(THE TASK):
Copy the text from the start of the records through the line that contains "Gramsci, això no", including that line. Leave the pictures out of your answer.
(SOURCE MATERIAL)
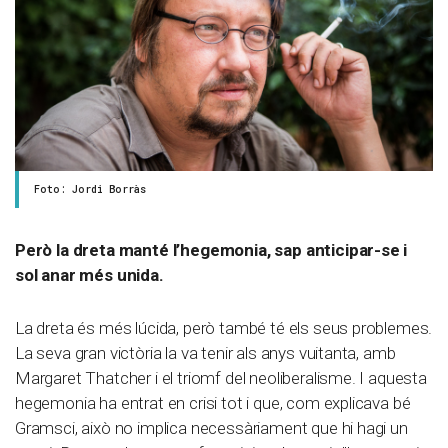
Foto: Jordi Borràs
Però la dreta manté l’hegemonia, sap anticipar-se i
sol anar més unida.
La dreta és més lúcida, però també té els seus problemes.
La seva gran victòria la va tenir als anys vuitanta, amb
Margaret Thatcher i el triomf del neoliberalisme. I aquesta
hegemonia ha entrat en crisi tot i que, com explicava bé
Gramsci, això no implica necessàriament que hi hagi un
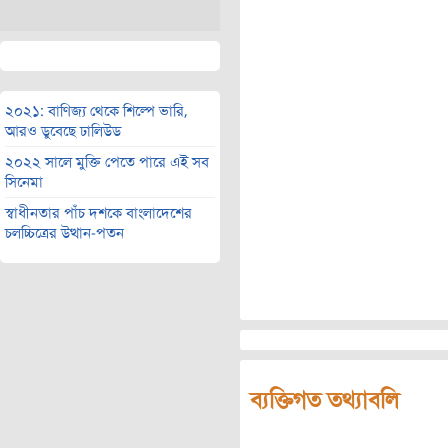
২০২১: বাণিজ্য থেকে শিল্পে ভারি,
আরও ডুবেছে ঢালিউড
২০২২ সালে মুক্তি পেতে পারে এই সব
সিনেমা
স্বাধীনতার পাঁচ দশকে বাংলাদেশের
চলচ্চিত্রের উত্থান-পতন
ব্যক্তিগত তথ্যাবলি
(End SOURCE MATERIAL)
(ANSWER TO THIS EXERCISE):
Foto: Jordi Borràs
Però la dreta manté l’hegemonia, sap anticipar-se i
sol anar més unida.
La dreta és més lúcida, però també té els seus problemes.
La seva gran victòria la va tenir als anys vuitanta, amb
Margaret Thatcher i el triomf del neoliberalisme. I aquesta
hegemonia ha entrat en crisi tot i que, com explicava bé
Gramsci, això no implica necessàriament que hi hagi un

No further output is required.